British writer-director Rose Glass (ST MAUD) returns to our screen with a Tarantino-esque GRINDHOUSE movie where romance and violence sit together in a film in which earnest emotions, comic-book stylings and laugh-out-loud absurdism sit uneasily together. For me, the film was less than the sum of its parts, but there's no doubt that the BFI Flare crowd loved it, laughing uproariously throughout. My question is whether they were laughing at, or with, a film that seemed to waste Kristen Stewart's earnest performance.

Stewart stars as Lou - a gay woman who works at a gym in a dusty desert border town seemingly run by her gun-running badass father (Ed Harris in comedy hair extensions). Lou only sticks around to protect her sister (Jena Malone) from her abusive husband. This doesn't sit well with Lou's new lover Jackie (Katy O'Brian), who dreams of winning a body building championship in Vegas and driving to the coast with Lou for a new life. 

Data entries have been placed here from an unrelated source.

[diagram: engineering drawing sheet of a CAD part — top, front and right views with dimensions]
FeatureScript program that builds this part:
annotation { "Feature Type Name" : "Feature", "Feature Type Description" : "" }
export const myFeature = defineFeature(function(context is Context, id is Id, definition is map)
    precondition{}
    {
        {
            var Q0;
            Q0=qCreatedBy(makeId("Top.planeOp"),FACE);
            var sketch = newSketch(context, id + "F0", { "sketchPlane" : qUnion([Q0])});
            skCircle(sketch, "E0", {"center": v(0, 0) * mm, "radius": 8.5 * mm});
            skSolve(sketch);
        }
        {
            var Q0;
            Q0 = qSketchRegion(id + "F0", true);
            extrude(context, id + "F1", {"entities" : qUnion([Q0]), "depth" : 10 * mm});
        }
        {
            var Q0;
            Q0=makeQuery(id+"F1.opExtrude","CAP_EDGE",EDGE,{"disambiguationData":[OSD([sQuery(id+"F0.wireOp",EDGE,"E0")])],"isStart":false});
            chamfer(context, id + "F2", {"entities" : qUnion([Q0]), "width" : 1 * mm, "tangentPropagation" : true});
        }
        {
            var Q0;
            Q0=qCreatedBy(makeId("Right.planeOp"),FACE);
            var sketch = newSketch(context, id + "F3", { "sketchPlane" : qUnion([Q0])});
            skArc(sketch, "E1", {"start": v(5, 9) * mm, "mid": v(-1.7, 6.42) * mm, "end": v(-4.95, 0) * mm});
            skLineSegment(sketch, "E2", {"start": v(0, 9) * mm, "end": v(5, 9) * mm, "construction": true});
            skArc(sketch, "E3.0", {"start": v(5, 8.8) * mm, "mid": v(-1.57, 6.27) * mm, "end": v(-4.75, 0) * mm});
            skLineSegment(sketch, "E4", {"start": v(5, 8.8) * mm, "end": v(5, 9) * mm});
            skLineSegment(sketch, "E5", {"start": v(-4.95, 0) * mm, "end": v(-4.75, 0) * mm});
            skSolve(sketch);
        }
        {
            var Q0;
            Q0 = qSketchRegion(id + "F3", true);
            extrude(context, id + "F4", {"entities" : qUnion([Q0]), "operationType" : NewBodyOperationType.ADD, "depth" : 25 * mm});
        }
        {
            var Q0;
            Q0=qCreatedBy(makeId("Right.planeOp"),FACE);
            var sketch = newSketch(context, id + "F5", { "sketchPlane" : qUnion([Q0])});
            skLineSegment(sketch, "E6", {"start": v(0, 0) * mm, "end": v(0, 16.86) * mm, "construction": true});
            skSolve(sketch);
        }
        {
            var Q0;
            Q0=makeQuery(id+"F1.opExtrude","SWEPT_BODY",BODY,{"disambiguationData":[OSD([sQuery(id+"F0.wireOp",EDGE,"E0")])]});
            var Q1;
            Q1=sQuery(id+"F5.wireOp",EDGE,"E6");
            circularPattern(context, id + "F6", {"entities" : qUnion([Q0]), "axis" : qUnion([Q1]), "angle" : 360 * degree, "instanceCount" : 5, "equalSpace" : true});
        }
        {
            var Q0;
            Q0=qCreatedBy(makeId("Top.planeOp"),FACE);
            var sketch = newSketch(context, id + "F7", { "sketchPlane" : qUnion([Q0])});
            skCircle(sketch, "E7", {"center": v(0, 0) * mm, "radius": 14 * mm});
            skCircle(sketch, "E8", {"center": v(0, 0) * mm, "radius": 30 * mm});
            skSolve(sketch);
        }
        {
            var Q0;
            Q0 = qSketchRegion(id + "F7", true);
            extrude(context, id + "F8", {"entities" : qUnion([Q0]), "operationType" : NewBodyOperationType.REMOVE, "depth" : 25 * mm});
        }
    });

What could've been a deeply felt emotionally intense relationship drama becomes a nasty little crime movie when Jackie goes Hulk-Smash on Lou's scumbag brother-in-law and we discover Lou's talent for cleaning up murders. I love a grungy scuzzy crime caper, but what made this a bit frustrating is that I was being asked to take the central relationship with Hulk seriously. It felt like every tonal shift was pinging me about and what was so bad it's good finally just became it's bad.

LOVE LIES BLEEDING has a running time of 104 minutes and is rated R. It played Berlin, Sundance and BFI Flare 2024 and is currently on release in the USA. It opens in the UK on April 19th.